Der Herr der Ringe - die Gefährten
Besucher in Deutschland: 11,83 Millionen
Deutscher Kinostart: 19. Dezember 2001

Der Schuh des Manitou
Besucher in Deutschland: 11,72 Millionen
Deutscher Kinostart: 19. Juli 2001

Avatar - Aufbruch nach Pandora
Besucher in Deutschland: 11,23 Millionen
Deutscher Kinostart: 17. Dezember 2009

Der Herr der Ringe - die zwei Türme
Besucher in Deutschland: 10,69 Millionen
Deutscher Kinostart: 18. Dezember 2002

Der Herr der Ringe – die Rückkehr des Königs
Besucher in Deutschland: 10,43 Millionen
Deutscher Kinostart: 17. Dezember 2003

Harry Potter und die Kammer des Schreckens
Besucher in Deutschland: 9,70 Millionen
Deutscher Kinostart: 14. November 2002

(T)raumschiff Surprise – Periode I
Besucher in Deutschland: 9,17 Millionen
Deutscher Kinostart: 22. Juli 2004

Ice Age 2
Besucher in Deutschland: 8,75 Millionen
Deutscher Kinostart: 6. April 2006

Ice Age 3
Besucher in Deutschland: 8,71 Millionen
Deutscher Kinostart: 1. Juli 2009

Man vergleiche dazu die Liste der weltweit erfolgreichsten Filme nach Jahr.
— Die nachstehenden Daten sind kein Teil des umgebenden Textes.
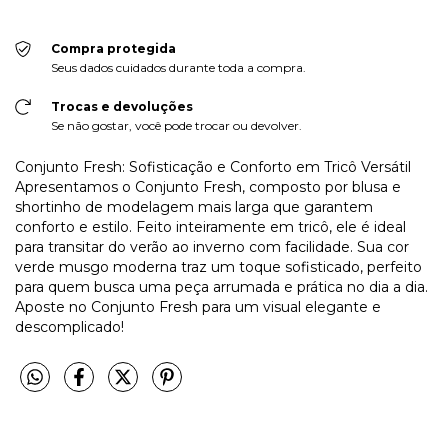
Compra protegida
Seus dados cuidados durante toda a compra.
Trocas e devoluções
Se não gostar, você pode trocar ou devolver.
Conjunto Fresh: Sofisticação e Conforto em Tricô Versátil
Apresentamos o Conjunto Fresh, composto por blusa e
shortinho de modelagem mais larga que garantem
conforto e estilo. Feito inteiramente em tricô, ele é ideal
para transitar do verão ao inverno com facilidade. Sua cor
verde musgo moderna traz um toque sofisticado, perfeito
para quem busca uma peça arrumada e prática no dia a dia.
Aposte no Conjunto Fresh para um visual elegante e
descomplicado!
Ein sehr zuverlässiger Indikator für gesellschaftliche Trends ist das Autodesign. Der FAZ-Autor Niklas Maak konstatiert in einem sensiblen Bericht über eine Automobil-Messe in Detroit:
"Zwei Formengenres dominieren hier, zwei Symptome: Nostalgie und Hysterie. (...) Wo das Design nicht in die Vergangenheit flieht, zeigt es eine andere Fluchttendenz - Abschottung von der Außenwelt. (...) Die neuen Autos sind anders. Sie werden, wie vieles zur Zeit, vom Tod her gedacht: Nicht vom möglichen Glück kündet ihre Formensprache, sondern von der Gefahr des Unfalls, des Scheiterns, vom worst case scenario. (...) Man kann spekulieren, ob das Phänomen, das Ding von der Möglichkeit des Todes her zu denken, Symptom einer Gesellschaft ist, die sich nicht mehr, wie in den siebziger Jahren, auf eine Idee von Freiheit, sondern von Sicherheit orientiert. (...) Es ist ein seltsames, nur psychologisch erklärbares Symptom, dass ausgerechnet in der weitgehend offroadfreien westlichen Welt, in einer der längsten Friedensphasen der Geschichte, alltägliche Verrichtungen wie einkaufen oder Kinder zur Schule fahren immer mehr mit Autos erledigt werden, deren Optik sich an klassischem Kriegsgerät orientiert."
Das aktuelle Autodesign spiegelt somit die ganze Ambivalenz der Gegenwart wider, Nostalgie und Hysterie. Im Autoinneren wird eine heile Welt, eine Kuschelhöhle simuliert, während dasselbe Auto von außen die abschreckende Optik eines Raubtiers oder eines Kampfwagens erhält.

Auch das gehört in die Rubrik Abschreckung und Aggression: Röhrende Auspuffanlagen. Pubertärer geht's nicht. Potenzsimulation. Atavistisches Steinzeit-Reptilienhirn-Verhalten. Den Gegner einschüchtern. Aufmerksamkeit um jeden Preis, vielleicht auch Sadismus.